Walker's Homer Lifts Arkansas To Win

NASHVILLE, Tenn. — Several hecklers behind home plate ragged Arkansas catcher Brian Walker for most of Saturday's 5-3 win against Vanderbilt at Hawkins Field.

"They were just all over me," Walker said. "They made some funny comments. I don't remember exactly what they said, but they were making fat jokes and donut jokes and all kinds of stuff."

With heavy tape on his left index finger form getting hit with a pitch in Friday's loss, Walker was unable to wrap his finger around the bat and appeared to be calling his shot — pointing to right field — each time he stepped into the batter's box.

That shot finally came in the top of the ninth when Walker did his best to silence the crowd of 2,023 with a solo homer into the wind in right that proved to be the game-winner.

"You would think it would have shut them up, but the next inning, they were all over me again," Walker said. "It makes it fun and that's just part of playing on the road. You can't take it to heart, it's just all in fun."

Walker hit an 0-1 slider off Vanderbilt reliever Casey Weathers to break a 3-all tie and take some decision-making pressure off Hogs coach Dave Van Horn.

"When it left the bat, I wasn't sure," Van Horn said. "I knew he had at least a double and in my mind I'm thinking, ‘Am I going to pinch run for him?' I didn't want to take him out of the game, but I would have.

"And when it left the park, it was like the best of both worlds. We got a run and I didn't have to take him out of the game."

Arkansas (24-8, 5-6 in Southeastern Conference play) will try to win the series at 1 p.m. today with left-hander Trey Holloway pitching against Commodores right-hander Ty Davis, who faced two batters in Saturday's ninth inning.

Vanderbilt (21-10, 8-3) left 12 runners stranded on base to end a 10-game home winning streak.

"We just (expletive) it up. We did," said Commodores coach Tim Corbin. "(UA starter Nick) Schmidt is a good pitcher, so we had our hands full and we didn't get off a lot of good swings.

"You don't get many opportunities against a guy like him. He's a good competitor, but (expletive), you've got to put the ball in play."

Schmidt (6-2) turned in one of his better outings considering he didn't have his best stuff. He threw only 76 strikes in 126 pitches while laboring through eight inning. He allowed three runs on a season-high nine hits, but still struck out 10, giving him his fourth consecutive double-digit strikeout performance.

"I didn't have anything (Saturday)," said Schmidt, who didn't start an SEC series opener for the first time in his career. "You can't beat yourself in those type of situations. It's a lot tougher to get hitters out when you have trouble locating your fastball or you can't even throw your curveball for a strike.

"It's frustrating, but we won and that's what matters."

The Razorbacks won because they refused to lose. They bounced back from an early 1-0 deficit to tie the score in the fifth when Craig Gentry hit a sacrifice fly to score Walker, who reached on a one-out single, from third.
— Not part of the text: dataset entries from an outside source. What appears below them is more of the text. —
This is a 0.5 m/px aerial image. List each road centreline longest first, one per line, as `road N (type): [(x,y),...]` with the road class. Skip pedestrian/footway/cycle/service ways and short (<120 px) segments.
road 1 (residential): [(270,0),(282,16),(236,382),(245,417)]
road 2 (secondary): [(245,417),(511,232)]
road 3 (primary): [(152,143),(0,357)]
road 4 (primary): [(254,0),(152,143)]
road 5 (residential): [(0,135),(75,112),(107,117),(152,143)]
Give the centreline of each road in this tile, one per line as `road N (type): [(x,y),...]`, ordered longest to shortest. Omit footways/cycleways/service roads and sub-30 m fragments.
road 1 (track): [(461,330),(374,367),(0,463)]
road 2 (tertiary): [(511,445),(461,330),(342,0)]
Then in the sixth, Danny Hamblin slammed an RBI double off the green monster in left to give the Hogs their first lead in 23 innings. With runners on first and third later in the inning, Arkansas executed a "rabbit play" (both runners take off before the pitcher starts his delivery) to push the lead to 3-1.
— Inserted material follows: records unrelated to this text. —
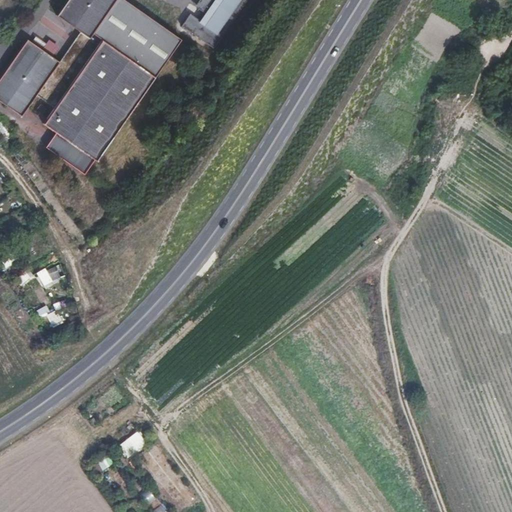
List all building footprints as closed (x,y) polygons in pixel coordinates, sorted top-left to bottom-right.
[(27,39),(0,78),(0,101),(22,117),(37,95),(54,108),(43,124),(57,133),(47,148),(85,175),(95,160),(97,161),(182,40),(123,0),(67,0),(57,16),(81,32),(60,62),(27,39)] [(247,0),(199,0),(195,7),(205,14),(200,22),(190,14),(181,27),(213,49),(247,0)] [(53,55),(58,47),(47,40),(42,48),(53,55)] [(54,265),(36,274),(42,287),(60,279),(54,265)] [(19,276),(22,282),(32,278),(29,272),(19,276)] [(54,310),(49,313),(45,306),(36,311),(41,321),(46,318),(51,327),(60,322),(54,310)] [(137,432),(116,447),(125,459),(146,444),(137,432)] [(97,463),(101,471),(113,465),(108,456),(97,463)] [(146,505),(154,498),(146,489),(138,496),(146,505)]
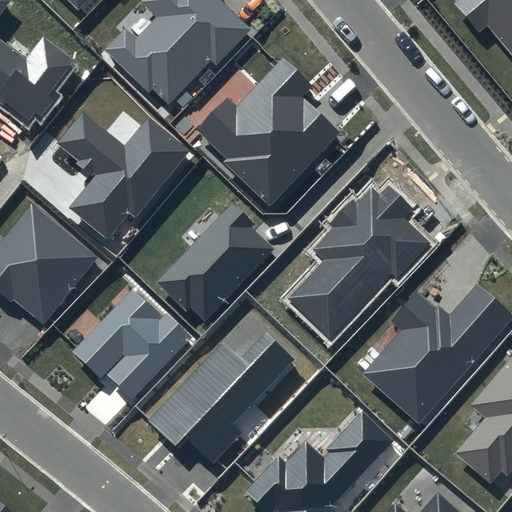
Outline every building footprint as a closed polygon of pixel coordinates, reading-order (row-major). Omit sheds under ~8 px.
[(0,15),(10,0),(0,0),(0,103),(26,123),(34,112),(41,118),(54,100),(47,96),(74,59),(42,37),(27,58),(0,39),(0,15)] [(68,0),(78,10),(88,0),(68,0)] [(222,0),(142,0),(140,2),(156,17),(135,39),(125,29),(105,50),(149,92),(152,88),(168,104),(211,60),(217,65),(252,29),(222,1),(222,0)] [(511,0),(459,0),(455,4),(478,32),(488,24),(511,53),(511,0)] [(314,87),(284,58),(237,106),(227,97),(197,129),(227,159),(224,162),(270,206),(341,133),(304,97),(314,87)] [(191,151),(148,117),(125,147),(82,113),(58,144),(78,159),(76,163),(93,177),(69,208),(109,239),(129,214),(136,219),(191,151)] [(412,209),(389,187),(380,195),(372,188),(357,203),(353,199),(329,224),(332,227),(311,249),(323,260),(287,298),(331,339),(393,274),(398,279),(431,243),(404,218),(412,209)] [(254,225),(231,202),(155,283),(186,312),(190,307),(204,321),(273,248),(251,228),(254,225)] [(98,257),(32,204),(0,243),(0,293),(42,327),(98,257)] [(511,317),(511,316),(476,285),(450,315),(439,306),(436,309),(416,292),(390,322),(400,331),(362,375),(419,424),(511,317)] [(192,336),(167,312),(162,317),(133,290),(74,352),(101,378),(106,372),(133,398),(192,336)] [(294,359),(265,332),(240,358),(221,340),(146,421),(178,451),(188,440),(213,463),(241,434),(231,425),(294,359)] [(511,353),(468,405),(484,418),(454,453),(490,484),(501,471),(507,475),(511,469),(511,353)] [(392,441),(361,413),(327,450),(330,453),(325,458),(306,441),(287,462),(279,455),(245,492),(267,511),(272,511),(275,509),(278,511),(332,511),(329,509),(392,441)] [(461,511),(437,490),(418,511),(406,511),(396,502),(387,511),(461,511)] [(10,511),(0,503),(0,511),(10,511)]
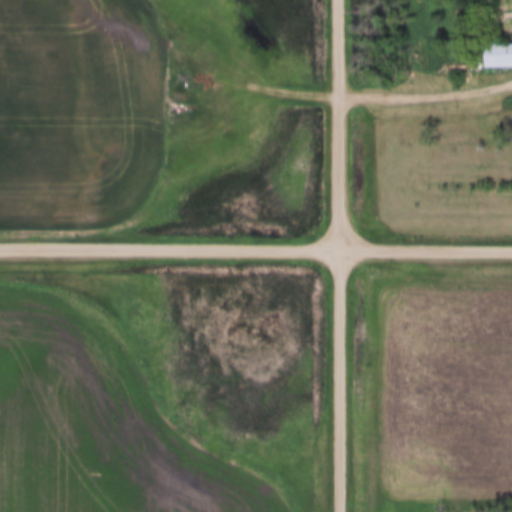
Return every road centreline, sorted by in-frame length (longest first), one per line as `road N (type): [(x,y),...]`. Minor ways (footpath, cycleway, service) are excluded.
road 1 (residential): [(336,0),(338,511)]
road 2 (residential): [(337,248),(511,248)]
road 3 (track): [(336,97),(268,87),(206,62)]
"We screwed up an inning in the sixth," Corbin said. "They ran a stink play which we run ourselves. We run it in practice, we just didn't react to it."

Vanderbilt evened the score again with RBI singles by Ryan Flaherty and Matt Meingasner in the bottom of the eighth to set up Walker's late-game heroics. After Walker's homer, Arkansas added another run on an single by Hamblin to take a two-run lead into the Commodores' final at-bat.

Hogs releiver Chris Rhoads started the ninth, but didn't last long after walking two of the first three batters he faced. He was replaced by Devin Collis, who made a key play with the bases loaded when he stumbled forward while fielding a high-chopper and flipped it to Walker for the force out before falling to the ground.

Collis then ended the game by striking out Alex Feinberg with a nifty breaking ball to record his fifth save. As Feinberg swung and missed, all nine Razorbacks on the field seemed to jump into the air and pump their fists almost in unison, a sure sign of an important conference win.

"For us to hold onto that was huge," Van Horn said. "What a big inning for us. Top of the ninth after they came back and tie and we came back to score two runs. We told the team before the game, ‘Hey, let's find a way to win today. Let's get after it.'"

A textbook piece of hitting by Meingasner put Vanderbilt on the board in the second inning. With runners on first and second and two outs, Meingarden went with a fastball away to slice it just inside the right-field line for an RBI single.

"It was supposed to be a breaking ball from (UA pitching coach Dave) Jorn, but I changed it up because we were picking behind the runner at first," Walker said. "(Schmidt) was angry and I was like, ‘Don't be angry at Coach. It was me.' So he was like, ‘Well, then hit a home run.'

"And I ended up doing that later in the game, so it's funny how things work out."